MH: That’s a very good question. I had to make some hard choices about what to include and exclude in the book in terms of case studies, and also about which thematic prisms to use. In the case of gender, the choice was made easier by the fact that there is a lot of superb work being done in that field, even though the remit for gender-based activism in China has been severely constrained in recent years. What I felt was really missing was cultural studies work on class – that struck me as a core and telling gap in the scholarship. But that’s not to deny, of course, that there are highly gendered dimensions to zombie citizenship. Suicide shows, for example, are a highly masculinized practice, in part because the construction industry tends to employ male workers. But these performances about labor, risk, physicality, stoicism, and power are also heavily inflected by the status of the performers as men who see themselves as providers (they often refer to this point in the videos), but who have had that core relation of trust and care for their families violated by the withholding of wages. By contrast, the example you mention – livestreamer Foodie Fengjie – belongs within a media ecology dominated by women: most successful livestreamers in China are female. But the femininity which they embody is one dictated by very rigid notions of erotic capital – and Foodie Fengjie in her uncool crassness offers an audacious riposte to this. There’s a lot more work to be done on precarious experience in China, and a more sharply gendered lens would certainly uncover or spotlight things that my book misses – perhaps especially in those cultural practices where gender difference is so pronounced. But in other cultural forms – for example, migrant workers’ magazines and poetry from the factory floor – I found that the experience of precarity seemed to hammer people in quite cognate ways, irrespective of their gender.
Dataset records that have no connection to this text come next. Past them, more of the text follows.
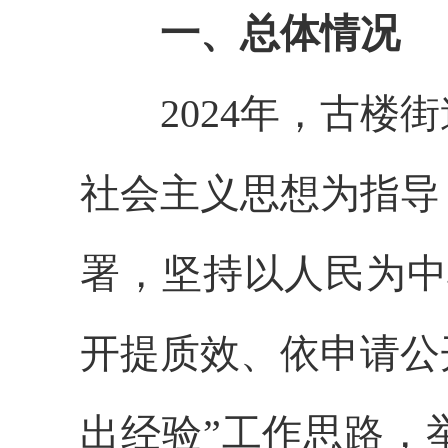
一、总体情况
2024年，古楼街
社会主义思想为指导
署，坚持以人民为中
开提质效、依申请公
出经验”工作思路，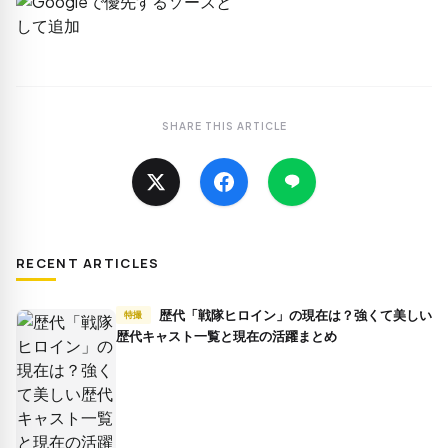
SHARE THIS ARTICLE
RECENT ARTICLES
歴代「戦隊ヒロイン」の現在は？強くて美しい
特撮
歴代キャスト一覧と現在の活躍まとめ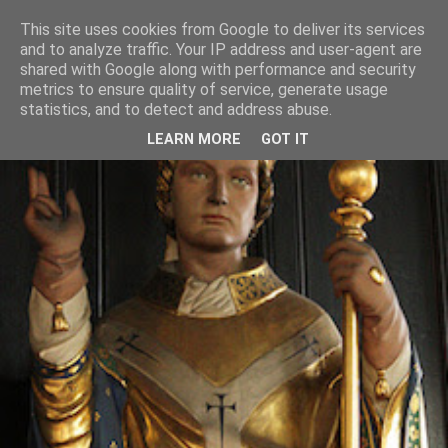
This site uses cookies from Google to deliver its services
and to analyze traffic. Your IP address and user-agent are
shared with Google along with performance and security
metrics to ensure quality of service, generate usage
statistics, and to detect and address abuse.
LEARN MORE
GOT IT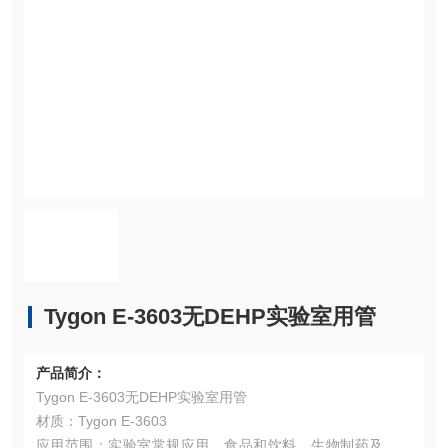
Tygon E-3603无DEHP实验室用管
产品简介：
Tygon E-3603无DEHP实验室用管
材质：Tygon E-3603
应用范围：实验室常规应用、食品和饮料、生物制药及分析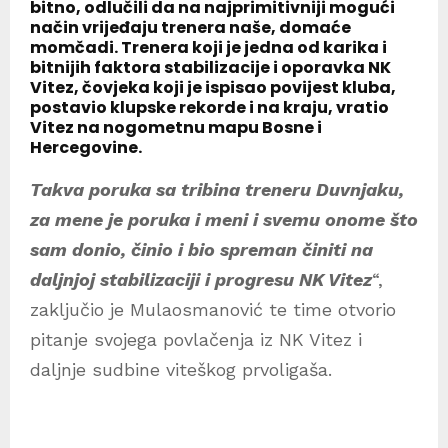
bitno, odlučili da na najprimitivniji mogući
način vrijeđaju trenera naše, domaće
momčadi. Trenera koji je jedna od karika i
bitnijih faktora stabilizacije i oporavka NK
Vitez, čovjeka koji je ispisao povijest kluba,
postavio klupske rekorde i na kraju, vratio
Vitez na nogometnu mapu Bosne i
Hercegovine.
Takva poruka sa tribina treneru Duvnjaku,
za mene je poruka i meni i svemu onome što
sam donio, činio i bio spreman činiti na
daljnjoj stabilizaciji i progresu NK Vitez
“,
zaključio je Mulaosmanović te time otvorio
pitanje svojega povlačenja iz NK Vitez i
daljnje sudbine viteškog prvoligaša.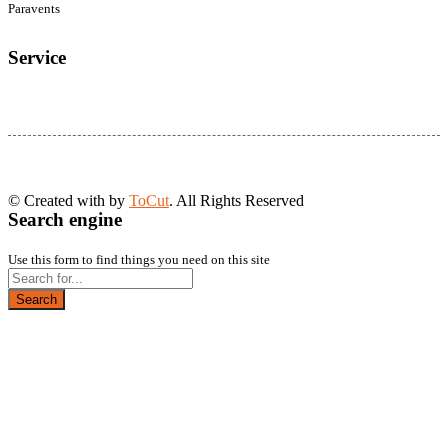
Paravents
Service
© Created with
by
ToCut
. All Rights Reserved
Search engine
Use this form to find things you need on this site
Search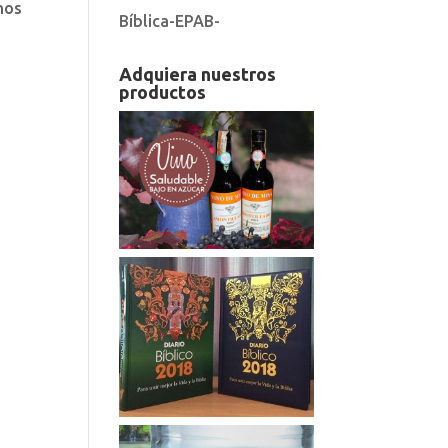
nos
Bíblica-EPAB-
Adquiera nuestros
productos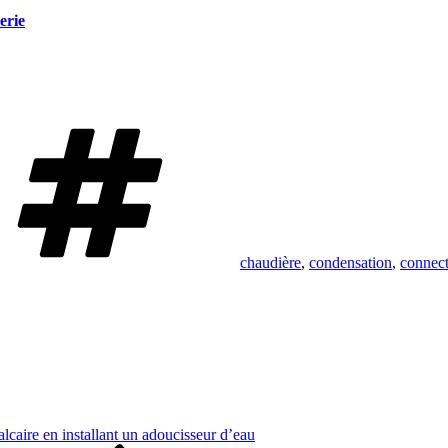
erie
Étiquettes
chaudière
,
condensation
,
connec
alcaire en installant un adoucisseur d’eau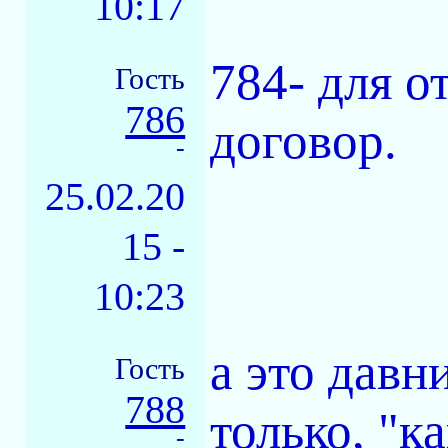
10:17
784- для о
Гость
786
договор.
-
25.02.20
15 -
10:23
а это давн
Гость
788
только, "к
-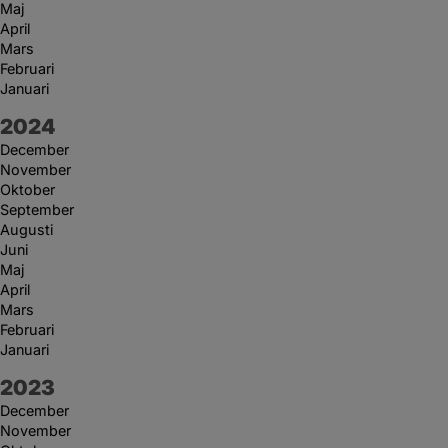
Maj
April
Mars
Februari
Januari
År:
2024
December
November
Oktober
September
Augusti
Juni
Maj
April
Mars
Februari
Januari
År:
2023
December
November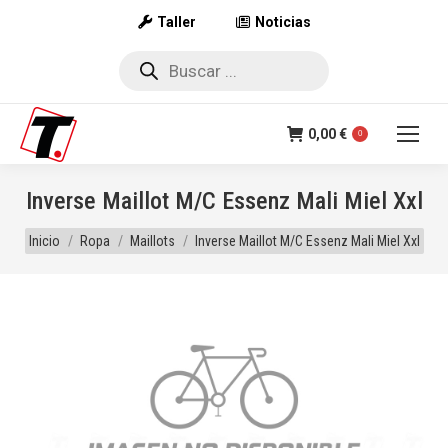
Taller
Noticias
Búsqueda
de
productos
0,00
€
0
Inverse Maillot M/C Essenz Mali Miel Xxl
Estás aquí:
Inicio
Ropa
Maillots
Inverse Maillot M/C Essenz Mali Miel Xxl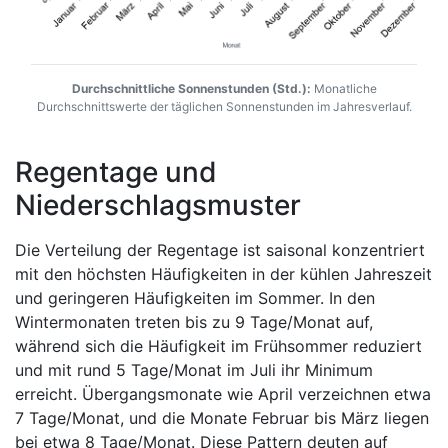
Durchschnittliche Sonnenstunden (Std.):
Monatliche
Durchschnittswerte der täglichen Sonnenstunden im Jahresverlauf.
Regentage und
Niederschlagsmuster
Die Verteilung der Regentage ist saisonal konzentriert
mit den höchsten Häufigkeiten in der kühlen Jahreszeit
und geringeren Häufigkeiten im Sommer. In den
Wintermonaten treten bis zu 9 Tage/Monat auf,
während sich die Häufigkeit im Frühsommer reduziert
und mit rund 5 Tage/Monat im Juli ihr Minimum
erreicht. Übergangsmonate wie April verzeichnen etwa
7 Tage/Monat, und die Monate Februar bis März liegen
bei etwa 8 Tage/Monat. Diese Pattern deuten auf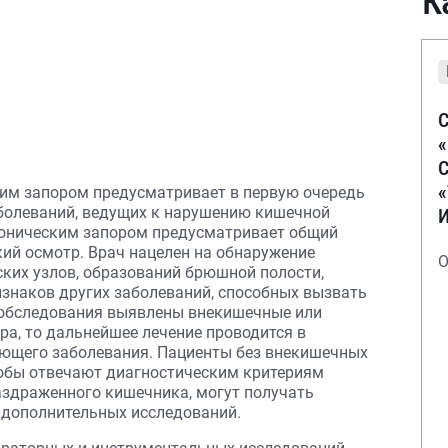
К
С
С
ским запором предусматривает в первую очередь
болеваний, ведущих к нарушению кишечной
роническим запором предусматривает общий
кий осмотр. Врач нацелен на обнаружение
О
ких узлов, образований брюшной полости,
изнаков других заболеваний, способных вызвать
 обследования выявлены внекишечные или
ра, то дальнейшее лечение проводится в
ующего заболевания. Пациенты без внекишечных
лобы отвечают диагностическим критериям
аздраженного кишечника, могут получать
 дополнительных исследований.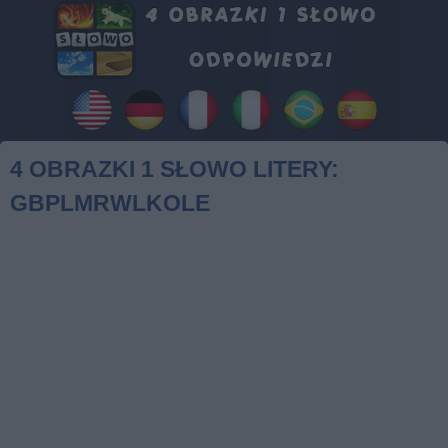
4 OBRAZKI 1 SŁOWO LITERY:
GBPLMRWLKOLE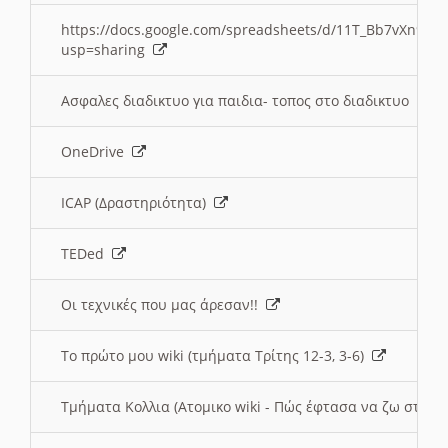
https://docs.google.com/spreadsheets/d/11T_Bb7vXn9
usp=sharing
Ασφαλες διαδικτυο για παιδια- τοπος στο διαδικτυο
OneDrive
ICAP (Δραστηριότητα)
TEDed
Οι τεχνικές που μας άρεσαν!!
Το πρώτο μου wiki (τμήματα Τρίτης 12-3, 3-6)
Τμήματα Κολλια (Ατομικο wiki - Πώς έφτασα να ζω στην 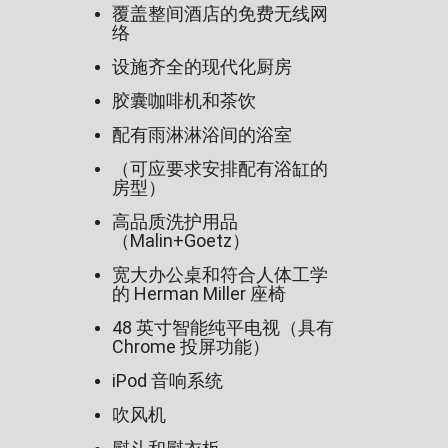
覆盖整间酒店的免费无线网
络
设施齐全的现代化厨房
胶囊咖啡机和茶饮
配有雨淋淋浴间的浴室
（可应要求安排配有浴缸的
房型）
高品质洗护用品
（Malin+Goetz）
宽大办公桌和符合人体工学
的 Herman Miller 座椅
48 英寸智能纯平电视（具有
Chrome 投屏功能）
iPod 音响系统
吹风机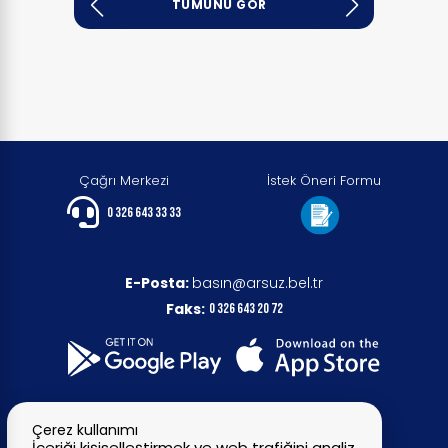
TÜMÜNÜ GÖR
Çağrı Merkezi
İstek Öneri Formu
0 326 643 33 33
E-Posta:
basın@arsuz.bel.tr
Faks:
0 326 643 20 72
Çerez kullanımı
İçeriği kişiselleştirmek ve web trafiğini analiz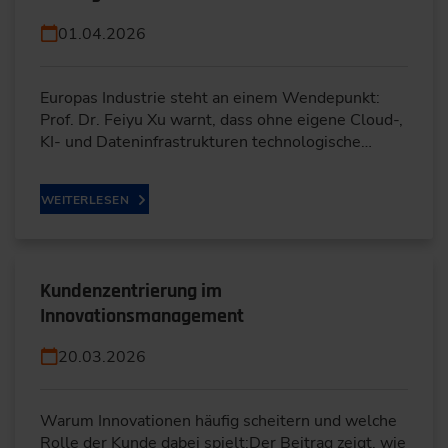
01.04.2026
Europas Industrie steht an einem Wendepunkt:
Prof. Dr. Feiyu Xu warnt, dass ohne eigene Cloud-,
KI- und Dateninfrastrukturen technologische…
WEITERLESEN
Kundenzentrierung im
Innovationsmanagement
20.03.2026
Warum Innovationen häufig scheitern und welche
Rolle der Kunde dabei spielt:Der Beitrag zeigt, wie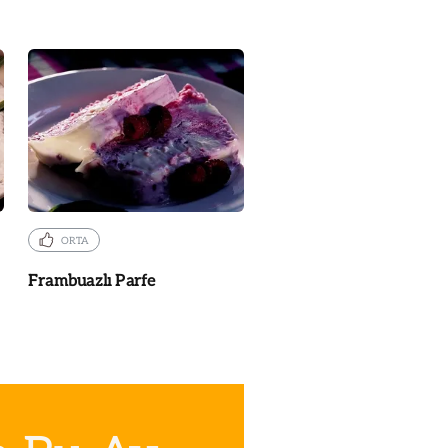
ORTA
Frambuazlı Parfe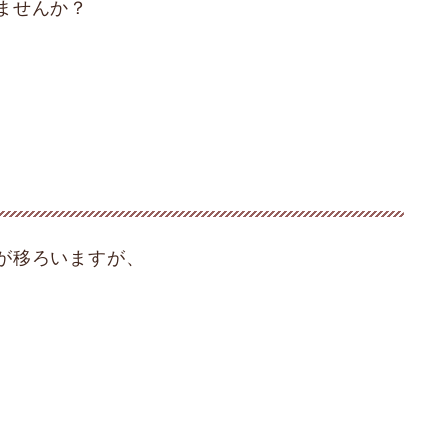
ませんか？
が移ろいますが、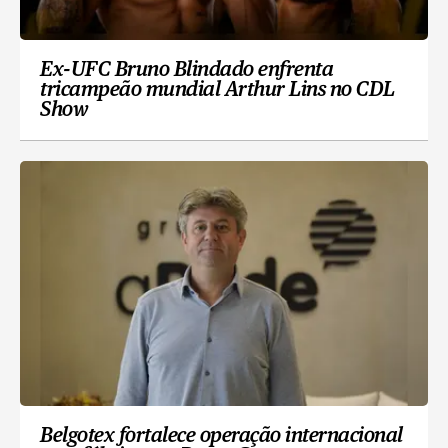
Ex-UFC Bruno Blindado enfrenta
tricampeão mundial Arthur Lins no CDL
Show
Belgotex fortalece operação internacional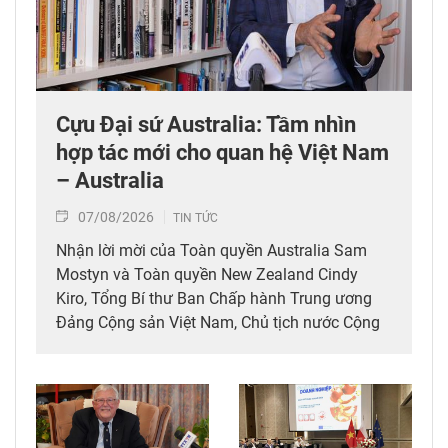
Cựu Đại sứ Australia: Tầm nhìn
hợp tác mới cho quan hệ Việt Nam
– Australia
07/08/2026
TIN TỨC
Nhận lời mời của Toàn quyền Australia Sam
Mostyn và Toàn quyền New Zealand Cindy
Kiro, Tổng Bí thư Ban Chấp hành Trung ương
Đảng Cộng sản Việt Nam, Chủ tịch nước Cộng
hòa xã hội chủ nghĩa Việt Nam Tô Lâm cùng
đoàn đại biểu cấp cao Việt Nam sẽ thăm cấp
Nhà nước tới Australia và New Zealand từ ngày
9-14/8/2026. Trả lời phỏng vấn phóng viên
TTXVN tại Sydney nhân dịp này, cựu Đại sứ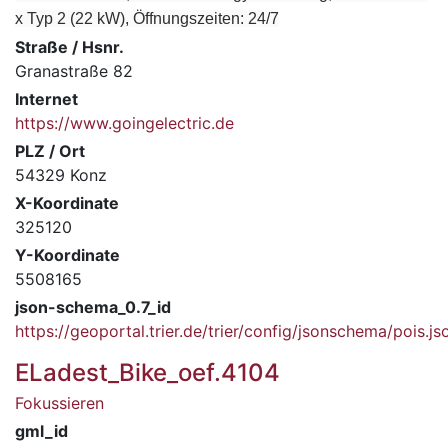
x Typ 2 (22 kW), Öffnungszeiten: 24/7
Straße / Hsnr.
Granastraße 82
Internet
https://www.goingelectric.de
PLZ / Ort
54329 Konz
X-Koordinate
325120
Y-Koordinate
5508165
json-schema_0.7_id
https://geoportal.trier.de/trier/config/jsonschema/pois.js
ELadest_Bike_oef.4104
Fokussieren
gml_id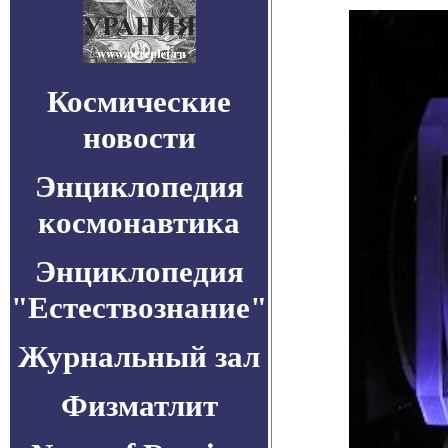
Космические
новости
Энциклопедия
космонавтика
Энциклопедия
"Естествознание"
Журнальный зал
Физматлит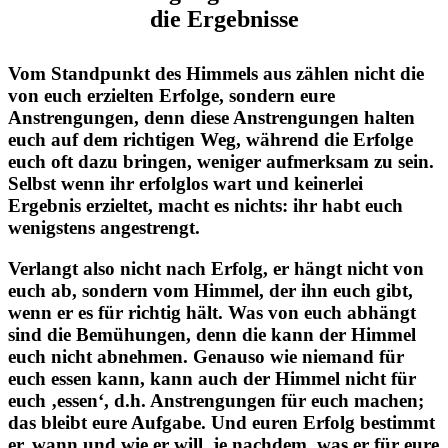
die Ergebnisse
Vom Standpunkt des Himmels aus zählen nicht die
von euch erzielten Erfolge, sondern eure
Anstrengungen, denn diese Anstrengungen halten
euch auf dem richtigen Weg, während die Erfolge
euch oft dazu bringen, weniger aufmerksam zu sein.
Selbst wenn ihr erfolglos wart und keinerlei
Ergebnis erzieltet, macht es nichts: ihr habt euch
wenigstens angestrengt.
Verlangt also nicht nach Erfolg, er hängt nicht von
euch ab, sondern vom Himmel, der ihn euch gibt,
wenn er es für richtig hält. Was von euch abhängt
sind die Bemühungen, denn die kann der Himmel
euch nicht abnehmen. Genauso wie niemand für
euch essen kann, kann auch der Himmel nicht für
euch ‚essen‘, d.h. Anstrengungen für euch machen;
das bleibt eure Aufgabe. Und euren Erfolg bestimmt
er, wann und wie er will, je nachdem, was er für eure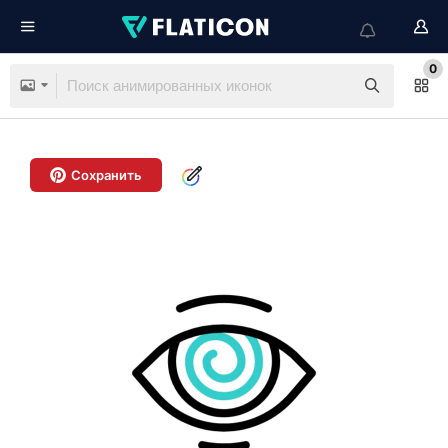
0
Сохранить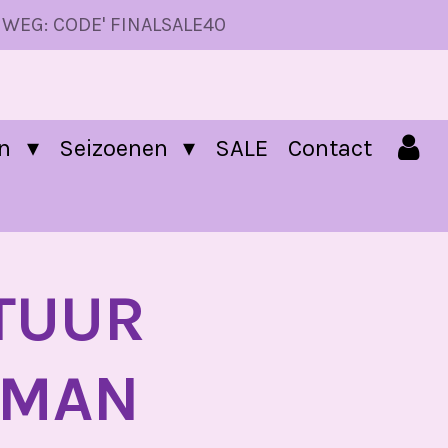
 WEG: CODE' FINALSALE40
en
Seizoenen
SALE
Contact
TUUR
TMAN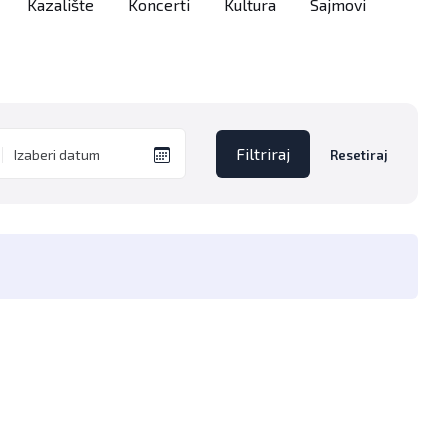
Kazalište
Koncerti
Kultura
Sajmovi
Filtriraj
Resetiraj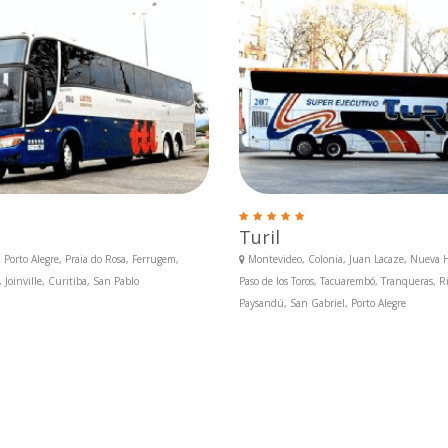
Turil
Porto Alegre, Praia do Rosa, Ferrugem,
Montevideo, Colonia, Juan Lacaze, Nueva H
Joinville, Curitiba, San Pablo
Paso de los Toros, Tacuarembó, Tranqueras, Riv
Paysandú, San Gabriel, Porto Alegre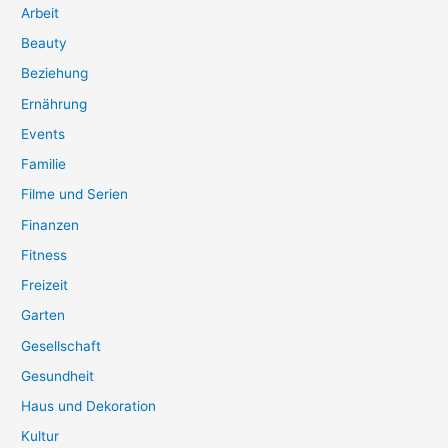
Arbeit
Beauty
Beziehung
Ernährung
Events
Familie
Filme und Serien
Finanzen
Fitness
Freizeit
Garten
Gesellschaft
Gesundheit
Haus und Dekoration
Kultur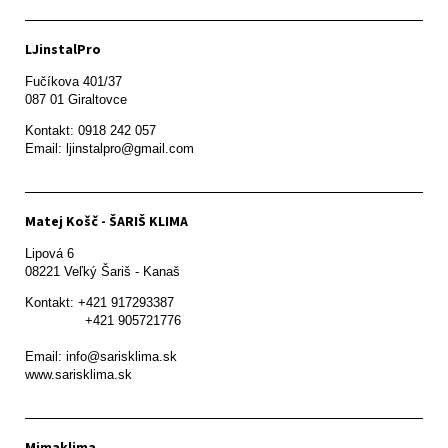
LJinstalPro
Fučíkova 401/37

087 01 Giraltovce
Kontakt: 0918 242 057

Email: ljinstalpro@gmail.com
Matej Košč - ŠARIŠ KLIMA
Lipová 6

08221 Veľký Šariš - Kanaš 
Kontakt: +421 917293387

               +421 905721776

Email: info@sarisklima.sk

www.sarisklima.sk
Mimaklima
MSz: Does your newest book project continue along the lines of inquiry from On the Edge, or have you moved on to entirely new questions?

MH: My new project explores a new line of inquiry: it’s about the cultural politics of the face in 21st-century China. Obviously, there’s a long tradition in anthropological and sociological work which reads the face as a codeword for status, respectability, and pride. In my project, I try to move away from this figurative take to explore the face as something fleshly, as actual skin and bone. In particular, I’m interested in the face as a vessel through which biopower flows in China today. I look at three facescapes which have shaped governance in China since the millennium: the biometric face, the aesthetically modified face, and the masked face. It seems to me that the face is a zone in which power happens, and that spaces of visual culture are both reflecting and making real that process. It’s intriguing that the face remains so oddly overlooked in social theory, outside the parameters of the face-as-status that I just mentioned. Sure, there’s seminal work by Levinas, by Deleuze and Guattari, and by a few more recent geographers and anthropologists, but for the most part, the face still hides in the long shadow cast by the body right across the humanities. Embodiment is everywhere, on every curriculum and at every big conference, while the face remains by and large uncharted terrain. This is especially true of China, where the focus on face as social protocol has combined with an ongoing obsession with the particular countenance of Mao Zedong. The face really needs its moment now, in our current era of pandemic and protest, surveillance and surgery. So, my next project tries to get to grips with that, via a range of visual, textual, and digital sources.

1 David Neilson, “Class, Precarity, and Anxiety under Neoliberal Global Capitalism: From Denial to Resistance,” Theory & Psychology vol. 25, no. 2 (2015), 184–201.

2 Magda Szcześniak, “Feeling Moved. Upward Mobility Stories in Socialism,” New Literary History vol. 55, no. 1 (2024).